**Assigned task:** Could you transcribe the listing below verbatim, from its first line through the line that contains "Multifonction jet encre EPSON WF3820DWF"? Leave the pictures out.

(Extracted entries Opens)

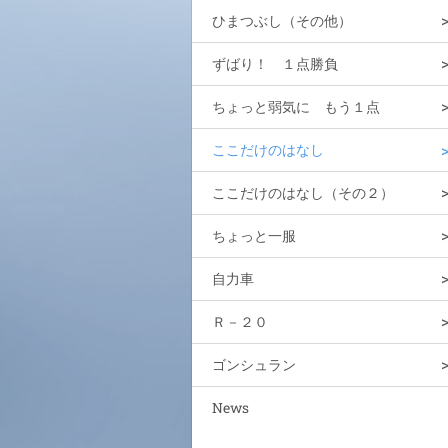
ひまつぶし（その他）
ずばり！ １点勝負
ちょっと弱気に もう１点
ここだけのはなし
ここだけのはなし（その２）
ちょっと一服
自力車
Ｒ－２０
ゴンシュラン
News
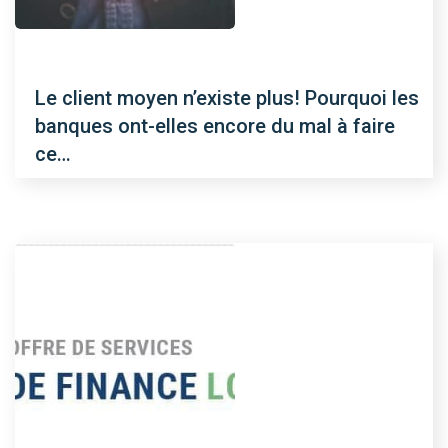
Le client moyen n’existe plus! Pourquoi les
banques ont-elles encore du mal à faire
ce…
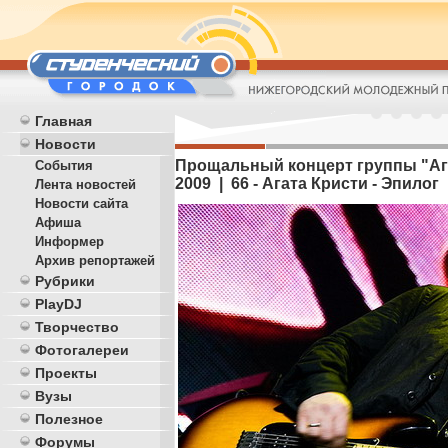
Главная
Новости
Прощальный концерт группы "Агат
События
2009 | 66 - Агата Кристи - Эпилог
Лента новостей
Новости сайта
Афиша
Информер
Архив репортажей
Рубрики
PlayDJ
Творчество
Фотогалереи
Проекты
Вузы
Полезное
Форумы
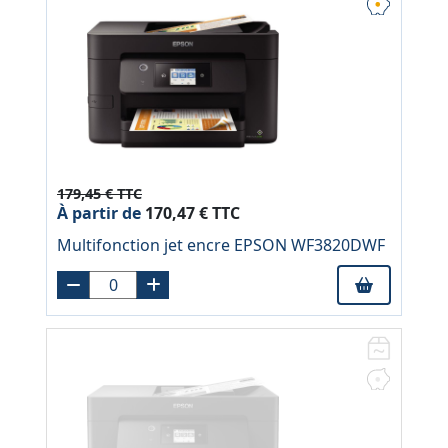
179,45 € TTC
À partir de
170,47 € TTC
Multifonction jet encre EPSON WF3820DWF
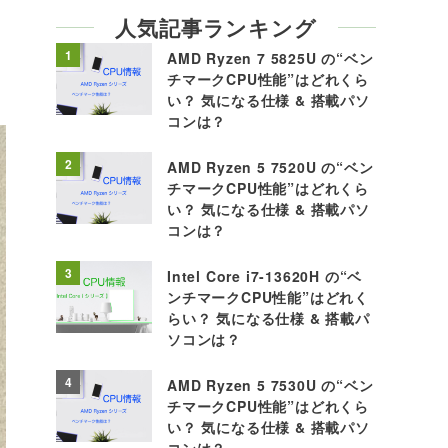
人気記事ランキング
1
AMD Ryzen 7 5825U の“ベン
チマークCPU性能”はどれくら
い？ 気になる仕様 & 搭載パソ
コンは？
2
AMD Ryzen 5 7520U の“ベン
チマークCPU性能”はどれくら
い？ 気になる仕様 & 搭載パソ
コンは？
3
Intel Core i7-13620H の“ベ
ンチマークCPU性能”はどれく
らい？ 気になる仕様 & 搭載パ
ソコンは？
4
AMD Ryzen 5 7530U の“ベン
チマークCPU性能”はどれくら
い？ 気になる仕様 & 搭載パソ
コンは？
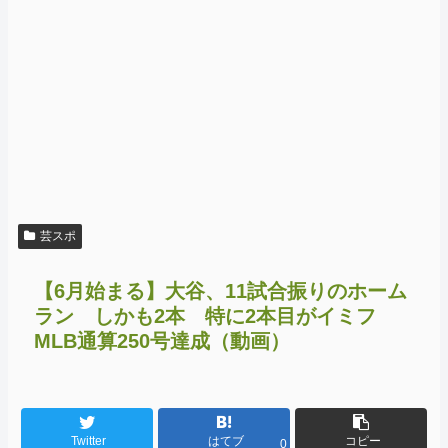
芸スポ
【6月始まる】大谷、11試合振りのホーム
ラン しかも2本 特に2本目がイミフ
MLB通算250号達成（動画）
Twitter
はてブ
コピー
0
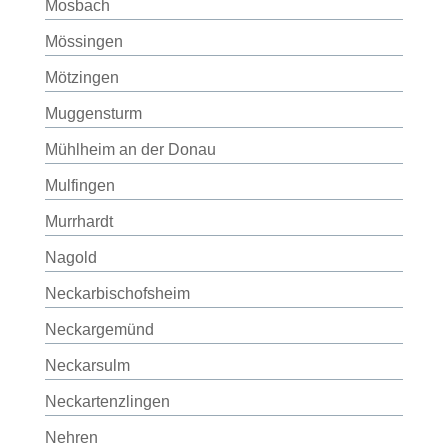
Mosbach
Mössingen
Mötzingen
Muggensturm
Mühlheim an der Donau
Mulfingen
Murrhardt
Nagold
Neckarbischofsheim
Neckargemünd
Neckarsulm
Neckartenzlingen
Nehren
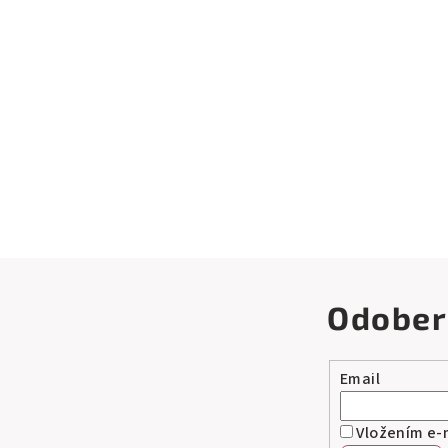
Odober
Email
Vložením e-m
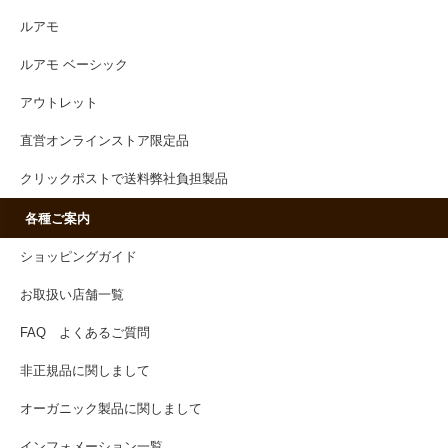
ルアモ
ルアモ ベーシック
アウトレット
直営オンラインストア限定品
クリックポストで送料弊社負担製品
各種ご案内
ショッピングガイド
お取扱い店舗一覧
FAQ よくあるご質問
非正規品に関しまして
オーガニック製品に関しまして
インフォメーション一覧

(Extracted entries Closes)

**Expected answer:**
ひまつぶし（その他）
ずばり！ １点勝負
ちょっと弱気に もう１点
ここだけのはなし
ここだけのはなし（その２）
ちょっと一服
自力車
Ｒ－２０
ゴンシュラン
News
Le client moyen n’existe plus! Pourquoi les
banques ont-elles encore du mal à faire
ce…
Главная
Новости
Прощальный концерт группы "Агат
События
2009 | 66 - Агата Кристи - Эпилог
Лента новостей
Новости сайта
Афиша
Информер
Архив репортажей
Рубрики
PlayDJ
Творчество
Фотогалереи
Проекты
Вузы
Полезное
Форумы
179,45 € TTC
À partir de
170,47 € TTC
Multifonction jet encre EPSON WF3820DWF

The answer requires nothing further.